POINTS DE VUE : Freud, Einstein, l'orgasme, la béatitude, la fusion avec la nature... Cessez de ricaner, jeunes gens, ce cinéaste a sans doute beaucoup de défauts mais il a une qualité qui les relativise : une forme de sincérité abrupte, un zèle qui aurait pu le faire figurer en bonne place dans notre récent numéro spécial « Eloge de l'audace ». Soit une jeune femme, donc, Sandrine (Carole Brana), qui a pour principal atout la curiosité, décide coup sur coup de quitter son travail et son piteux fiancé, qui ne lui donne plus de plaisir sexuel. Mener une vie plus libre est son souhait. Elle séduit un jeune psychiatre qui pratique l'hypnose. À la suite d'une rencontre avec un sujet exceptionnel, le couple part à la conquête de l'extase absolue... 

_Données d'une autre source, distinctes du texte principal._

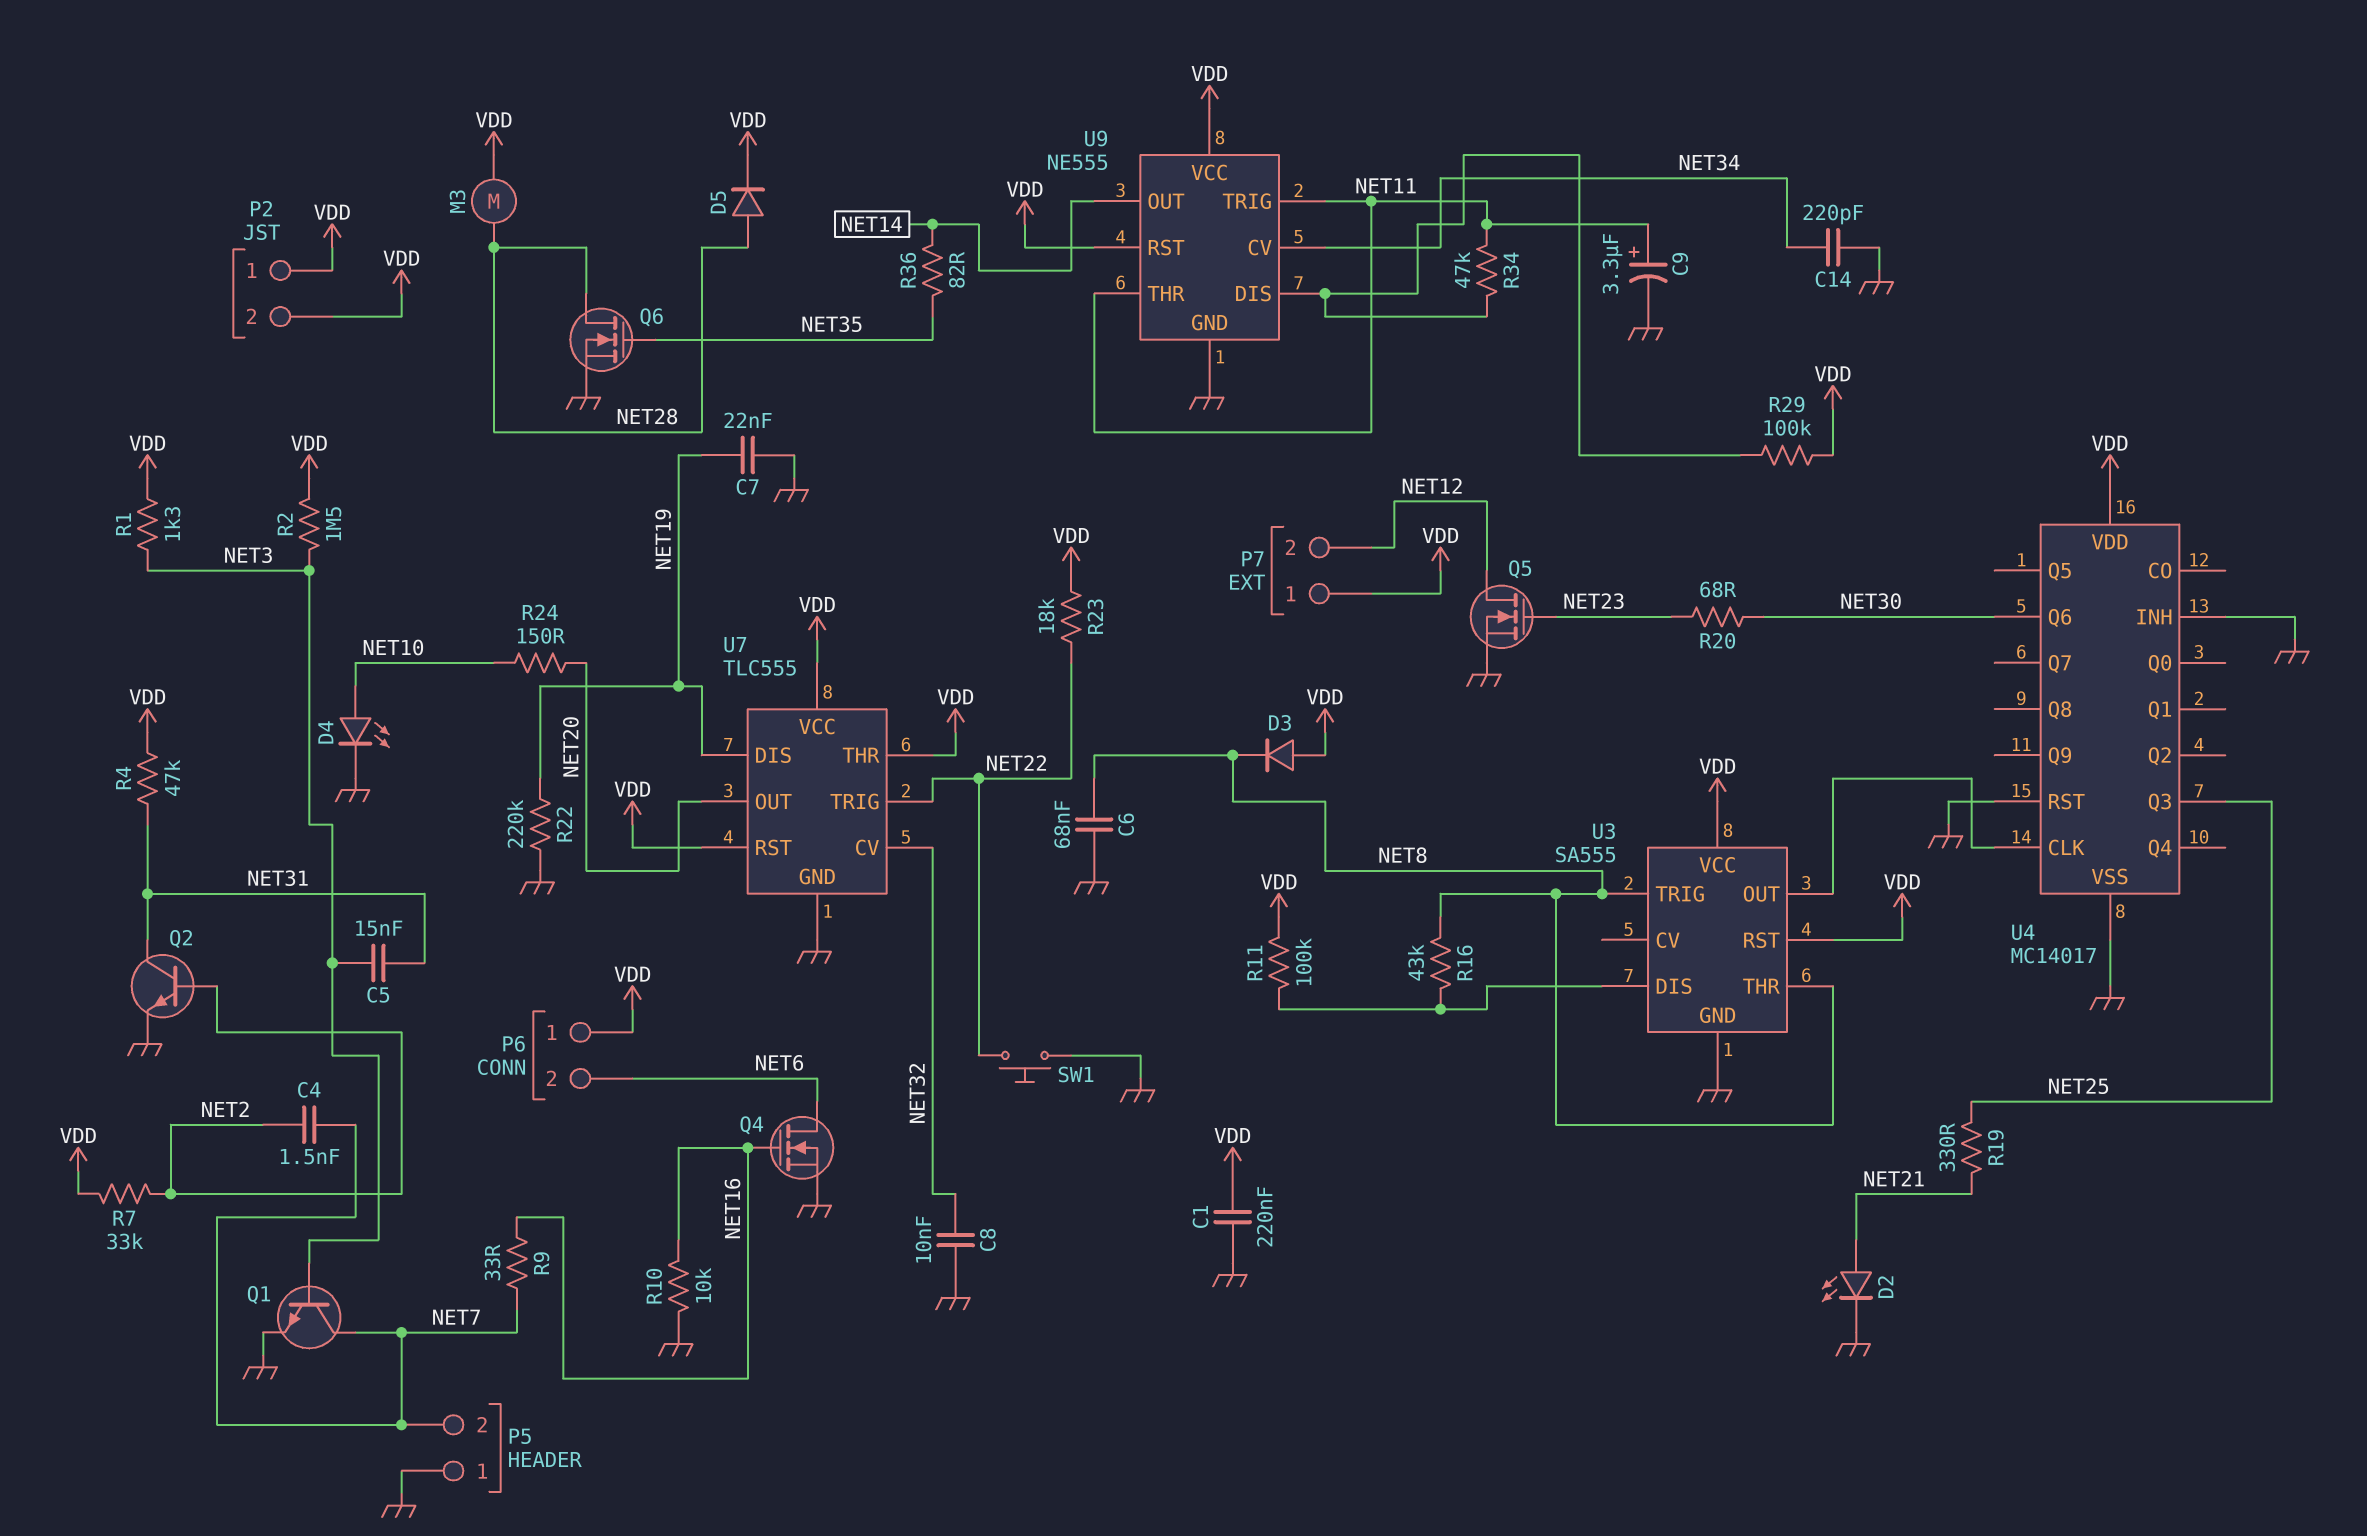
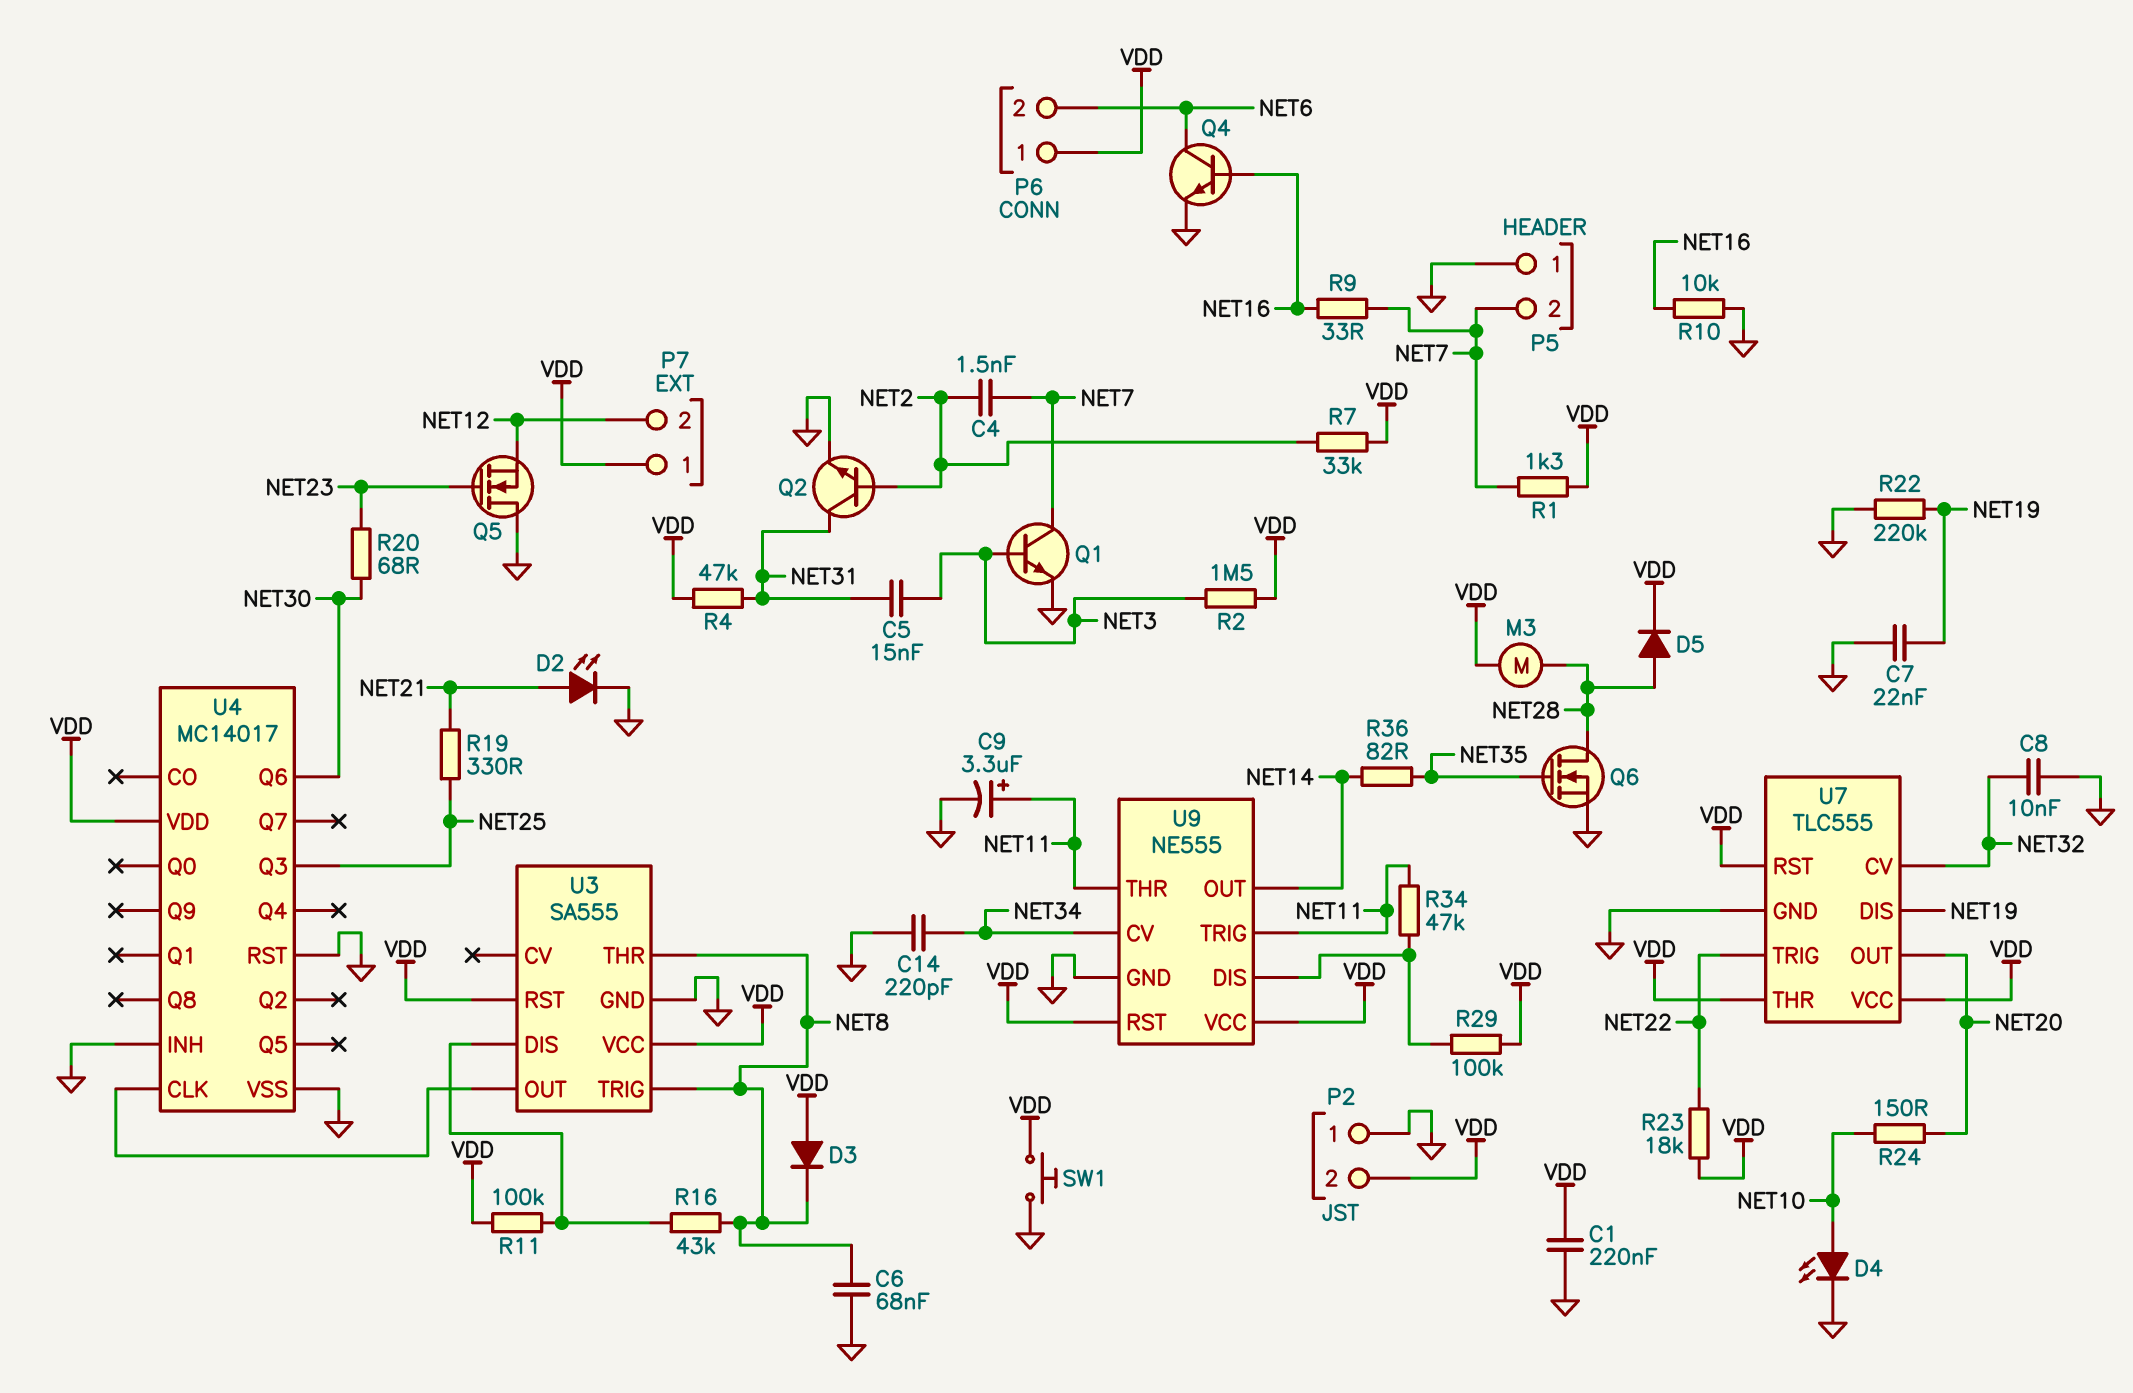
P2 pin 1: VDD -> GND
Q4: NMOS (G NET16, D NET6, S GND) -> NPN (B NET16, C NET6, E GND)
Q5: NMOS (G NET23, D NET12, S GND) -> NMOS (G NET23, D GND, S NET12)
R1: 1.3k (NET3, VDD) -> 1.3k (NET7, VDD)
SW1: button (GND, NET22) -> button (GND, VDD)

Le film s'apparente à une leçon de choses. Il y a, d'ailleurs, une sorte de sage aguerri (Etienne Chicot, très bien, comme revenu de plusieurs guerres), qui philosophe sur un banc public et avec lequel Sandrine converse régulièrement. Jeunes gens, prenez-en de la graine : le libre-penseur énonce des vérités assez pessimistes - genre : «Nous sommes tous nous-mêmes notre propre prison», mais sur un ton rassurant. 

À ces dialogues philosophiques s'ajoute le langage ardent des corps. Lorsque Sandrine fait l'amour ou participe à des rituels érotiques, c'est toujours mieux que du porno, parce qu'on y voit de la tendresse et du trouble. Survient une expérience mystique, qui se passe de Dieu. Le mystère d'une félicité supérieure, la béatitude, l'extase, plus personne, aujourd'hui, n'ose s'aventurer sur ces chemins. Brisseau le fait. Vous voulez de l'extase ? Allons-y, essayons, ici et maintenant, devant vous. 

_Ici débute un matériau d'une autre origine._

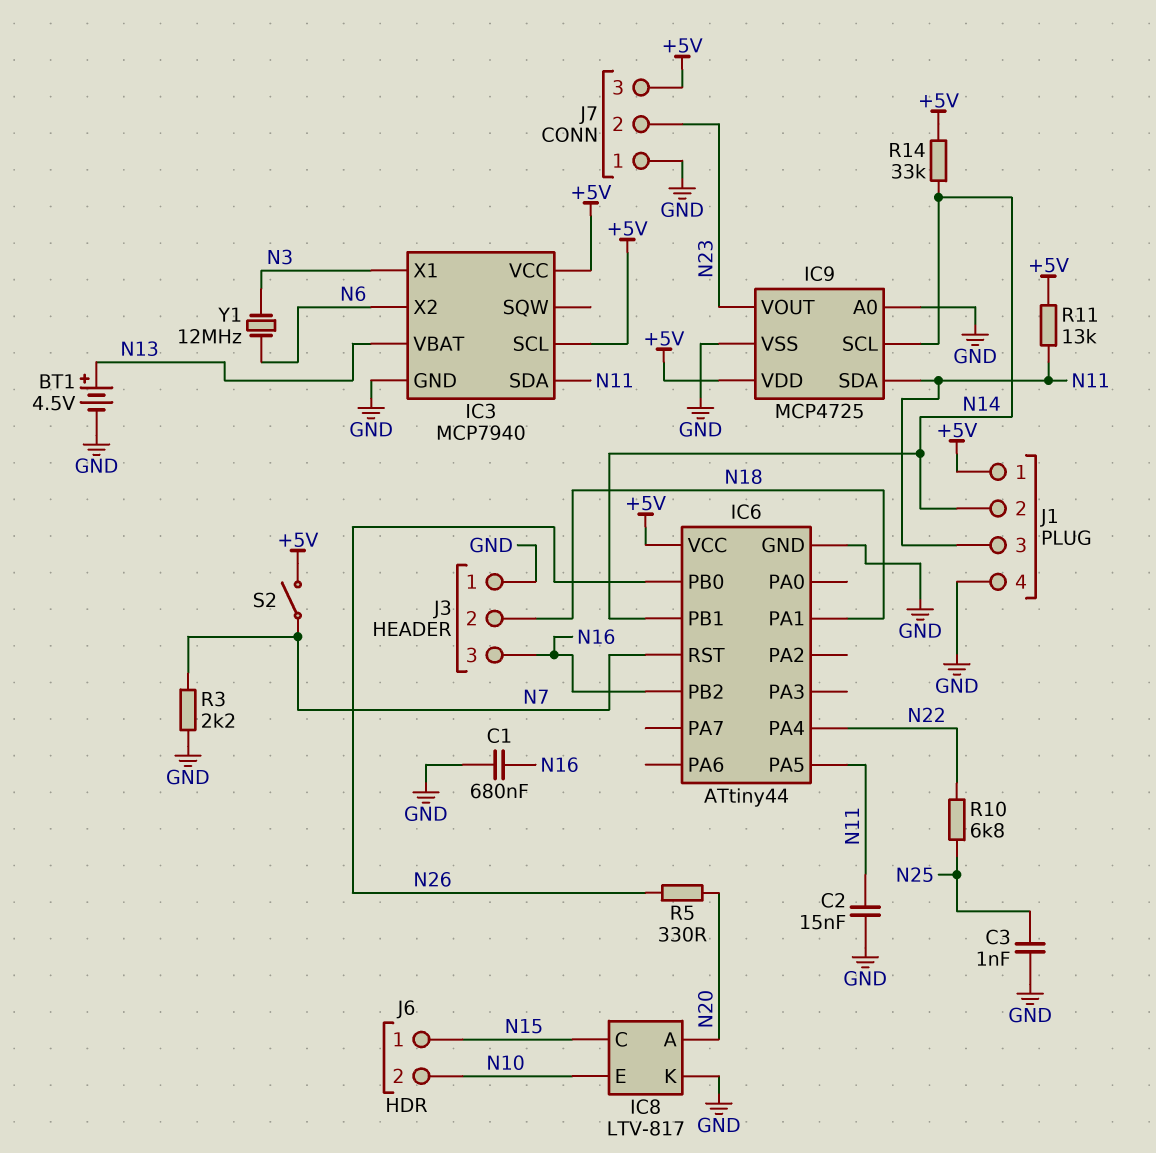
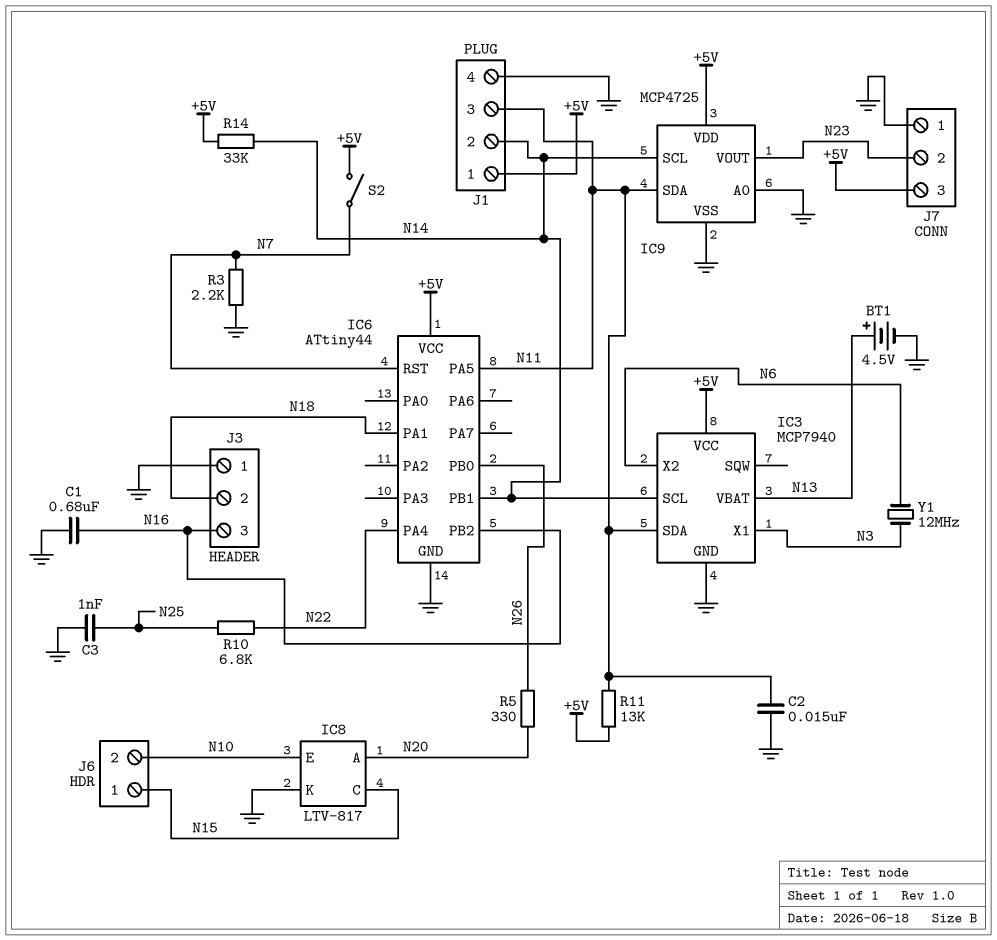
IC3 pin SCL: +5V -> N14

Oscillant entre essai métaphysique, série Z et performance érotique, À l'aventure ne ressemble vraiment à rien de connu. Bancal, inégal, démodé, il l'est, mais on y trouve suffisamment de sève pour se réjouir. Brisseau s'y révèle surtout un fin portraitiste. A-t-il déjà filmé ainsi les visages, avec autant de grâce et de ferveur ? Regardez Sandrine, elle a tout d'une garce et d'une sainte. Jacques Morice, 2009.

Jacques Morice est un blagueur à froid. Seul son sens de l'humour lui permet d'écrire de Jean-Claude Brisseau qu'il se livre, dans ses films, à des expériences mystiques. Phrase qui, prise à la lettre, ferait se retourner, d'un seul coup d'un seul, Bresson, Tarkovski et Rossellini dans leur tombe... Mais qu'est-ce que c'est que ce cinéaste qui croit élever les esprits en faisant léviter les corps ? Qu'est-ce que c'est que ce maladroit qui filme tellement mal « l'orgasme métaphysique » qu'il réussit à nous en dégoûter ? 

Car il filme mal, désormais, Brisseau. Prenez la scène où l'héroïne drague le psy. Peut-on imaginer dialogues plus artificiels, interprétation plus calamiteuse, mise en scène plus bâclée... Ambitieux, audacieux, Brisseau l'a été, il y a vingt ans, avec Un jeu brutal et De bruit et de fureur. On râle, donc, de le voir, depuis quelque temps et quelques films, absolument sincère, certes - mais la sincérité excuse-t-elle tout ? -, se prendre pour ce qu'il n'est pas : un penseur. Pierre Murat, 2009.